Only on short throws, like when pulling low hangers, or when rigging a single limb, like a long dead one where you want it chokered toward the center or tip, rather than nearby where you'll cut. On these limb-rigging throws, they're generally really easy throws and the 'brake' is to redirection the arc back toward you, and maybe to slow the bag right before it reaches your hand. That way you may not have to take a single step to throw, retrieve, clip on rope, pull up and over, clip rope back to itself, pull til it chokers, done. That whole procedure can take as much time as it took you to read this paragraph.
If its a long throw (or bigshot) and I need to brake, I'll step lightly on the shotline winder. Long throws (or shots), I just keep my hands away.
Like anything in life, as the saying goes, there's more than one way to skin a shrew.

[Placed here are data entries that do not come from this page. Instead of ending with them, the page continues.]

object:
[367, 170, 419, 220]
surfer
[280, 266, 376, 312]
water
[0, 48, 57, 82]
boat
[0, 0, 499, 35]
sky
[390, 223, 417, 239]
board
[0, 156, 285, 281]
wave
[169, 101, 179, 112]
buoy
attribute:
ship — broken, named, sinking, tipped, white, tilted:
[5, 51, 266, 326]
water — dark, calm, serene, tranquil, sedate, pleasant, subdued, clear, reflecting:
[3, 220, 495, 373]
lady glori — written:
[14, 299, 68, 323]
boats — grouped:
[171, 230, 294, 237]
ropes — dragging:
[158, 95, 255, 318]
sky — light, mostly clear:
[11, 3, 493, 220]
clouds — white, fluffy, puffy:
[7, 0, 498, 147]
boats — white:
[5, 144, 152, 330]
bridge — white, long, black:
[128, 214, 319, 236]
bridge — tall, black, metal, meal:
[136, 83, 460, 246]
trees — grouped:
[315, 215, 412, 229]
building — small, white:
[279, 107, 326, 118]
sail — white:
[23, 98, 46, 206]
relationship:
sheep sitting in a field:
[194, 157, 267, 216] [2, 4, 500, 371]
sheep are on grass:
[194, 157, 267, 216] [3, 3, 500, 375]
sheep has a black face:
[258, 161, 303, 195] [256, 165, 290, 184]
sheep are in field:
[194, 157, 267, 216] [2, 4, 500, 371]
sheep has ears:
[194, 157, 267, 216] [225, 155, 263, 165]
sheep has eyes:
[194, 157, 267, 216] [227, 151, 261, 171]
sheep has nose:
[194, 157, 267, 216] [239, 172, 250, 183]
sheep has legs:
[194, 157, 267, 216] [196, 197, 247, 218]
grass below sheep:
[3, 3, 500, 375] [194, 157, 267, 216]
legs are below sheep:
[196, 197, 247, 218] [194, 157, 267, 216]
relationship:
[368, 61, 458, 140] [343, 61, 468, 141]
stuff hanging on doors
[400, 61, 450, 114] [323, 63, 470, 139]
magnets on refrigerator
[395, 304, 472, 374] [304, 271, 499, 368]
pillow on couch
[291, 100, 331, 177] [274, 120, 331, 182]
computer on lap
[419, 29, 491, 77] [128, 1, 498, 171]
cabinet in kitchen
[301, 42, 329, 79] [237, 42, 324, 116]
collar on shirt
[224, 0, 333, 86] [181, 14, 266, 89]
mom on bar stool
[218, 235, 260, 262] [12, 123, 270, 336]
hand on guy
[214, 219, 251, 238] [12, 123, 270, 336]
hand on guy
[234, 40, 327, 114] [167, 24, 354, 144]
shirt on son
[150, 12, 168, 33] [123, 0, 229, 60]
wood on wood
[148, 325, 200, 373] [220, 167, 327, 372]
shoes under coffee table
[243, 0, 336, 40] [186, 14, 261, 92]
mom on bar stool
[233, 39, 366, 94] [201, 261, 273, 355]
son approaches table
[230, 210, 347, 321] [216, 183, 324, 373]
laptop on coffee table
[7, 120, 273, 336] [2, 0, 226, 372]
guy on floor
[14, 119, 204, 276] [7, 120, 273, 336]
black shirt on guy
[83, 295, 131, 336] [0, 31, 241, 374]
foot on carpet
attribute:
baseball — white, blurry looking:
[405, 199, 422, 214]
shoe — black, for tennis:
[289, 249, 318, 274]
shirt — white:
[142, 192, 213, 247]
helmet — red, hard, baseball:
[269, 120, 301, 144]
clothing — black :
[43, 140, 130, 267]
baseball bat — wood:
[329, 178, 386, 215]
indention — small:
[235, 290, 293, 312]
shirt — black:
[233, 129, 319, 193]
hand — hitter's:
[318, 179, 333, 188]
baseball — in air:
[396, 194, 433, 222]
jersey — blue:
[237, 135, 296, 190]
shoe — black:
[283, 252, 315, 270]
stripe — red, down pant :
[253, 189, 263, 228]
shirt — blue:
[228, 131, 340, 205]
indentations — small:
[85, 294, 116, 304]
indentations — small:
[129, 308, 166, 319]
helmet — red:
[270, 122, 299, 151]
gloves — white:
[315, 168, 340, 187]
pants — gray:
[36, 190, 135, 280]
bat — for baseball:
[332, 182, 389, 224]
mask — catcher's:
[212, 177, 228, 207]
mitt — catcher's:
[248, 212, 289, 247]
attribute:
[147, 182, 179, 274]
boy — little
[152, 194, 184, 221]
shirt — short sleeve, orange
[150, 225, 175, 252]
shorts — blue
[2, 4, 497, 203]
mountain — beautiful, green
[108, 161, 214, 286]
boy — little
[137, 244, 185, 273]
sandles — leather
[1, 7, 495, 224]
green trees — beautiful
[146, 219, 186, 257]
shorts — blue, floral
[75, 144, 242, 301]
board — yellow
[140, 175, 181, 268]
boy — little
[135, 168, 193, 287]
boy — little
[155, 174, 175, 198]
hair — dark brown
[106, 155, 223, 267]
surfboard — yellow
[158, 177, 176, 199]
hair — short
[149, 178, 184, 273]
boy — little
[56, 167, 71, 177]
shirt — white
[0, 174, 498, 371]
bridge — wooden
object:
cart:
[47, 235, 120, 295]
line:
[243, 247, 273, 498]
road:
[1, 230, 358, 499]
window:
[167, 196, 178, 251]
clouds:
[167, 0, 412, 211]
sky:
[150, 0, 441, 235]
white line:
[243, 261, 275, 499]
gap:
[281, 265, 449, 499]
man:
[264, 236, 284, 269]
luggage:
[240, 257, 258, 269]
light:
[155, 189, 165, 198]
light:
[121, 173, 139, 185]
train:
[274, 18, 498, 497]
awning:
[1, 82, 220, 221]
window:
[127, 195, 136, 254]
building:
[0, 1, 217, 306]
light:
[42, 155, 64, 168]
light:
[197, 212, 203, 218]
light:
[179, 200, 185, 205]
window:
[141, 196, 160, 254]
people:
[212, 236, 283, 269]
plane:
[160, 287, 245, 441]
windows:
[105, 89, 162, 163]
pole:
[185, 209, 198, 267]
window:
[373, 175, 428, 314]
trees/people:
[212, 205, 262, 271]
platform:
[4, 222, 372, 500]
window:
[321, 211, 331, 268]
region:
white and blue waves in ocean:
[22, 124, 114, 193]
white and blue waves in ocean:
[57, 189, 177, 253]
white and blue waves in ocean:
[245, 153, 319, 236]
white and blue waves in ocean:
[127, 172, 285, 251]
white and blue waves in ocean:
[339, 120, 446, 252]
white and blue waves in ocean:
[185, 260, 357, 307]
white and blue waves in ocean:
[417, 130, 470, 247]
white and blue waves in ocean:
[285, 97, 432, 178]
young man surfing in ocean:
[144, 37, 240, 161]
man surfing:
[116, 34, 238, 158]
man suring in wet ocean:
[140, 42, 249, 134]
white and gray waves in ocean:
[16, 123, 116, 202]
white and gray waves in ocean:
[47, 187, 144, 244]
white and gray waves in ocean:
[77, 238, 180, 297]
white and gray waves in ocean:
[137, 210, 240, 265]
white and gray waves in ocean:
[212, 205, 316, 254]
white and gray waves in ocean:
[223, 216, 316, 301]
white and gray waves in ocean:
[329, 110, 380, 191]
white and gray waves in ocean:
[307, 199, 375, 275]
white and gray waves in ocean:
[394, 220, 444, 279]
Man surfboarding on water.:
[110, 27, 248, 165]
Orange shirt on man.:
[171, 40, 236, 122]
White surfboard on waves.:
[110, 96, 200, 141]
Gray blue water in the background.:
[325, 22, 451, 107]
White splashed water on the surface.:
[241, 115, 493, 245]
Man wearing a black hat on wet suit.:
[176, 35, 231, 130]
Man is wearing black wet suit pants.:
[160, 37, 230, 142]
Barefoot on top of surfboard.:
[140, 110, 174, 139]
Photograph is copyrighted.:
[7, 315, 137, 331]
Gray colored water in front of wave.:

As far as professional shrew skinners goes, there's the one who pretty much has skinned shrews the same way as when he started. Then there's the shrew skinning technician who through his career has tried hundreds of different ways to skin a shrew, many failures, but along the way has picked up the finer nuances, added the tricks and methods to his bag and through his constant belief that the shrew can be skinned faster and more accurately he can now skin three shrews every ten minutes where it takes other shrew skinners anywhere from 31 minutes to an hour to skin a single shrew.
So, if you're getting serious about skinning shrews, I might suggest you go to critterskinners.com, a forum dedicated to the practice, and quite likely you will find a thread..... it could be titled 'Shrew skinning nightmare', or something, and likely you'll hook up with some experienced shrew skinners who will share with you
every one of their secrets if you keep asking the right questions.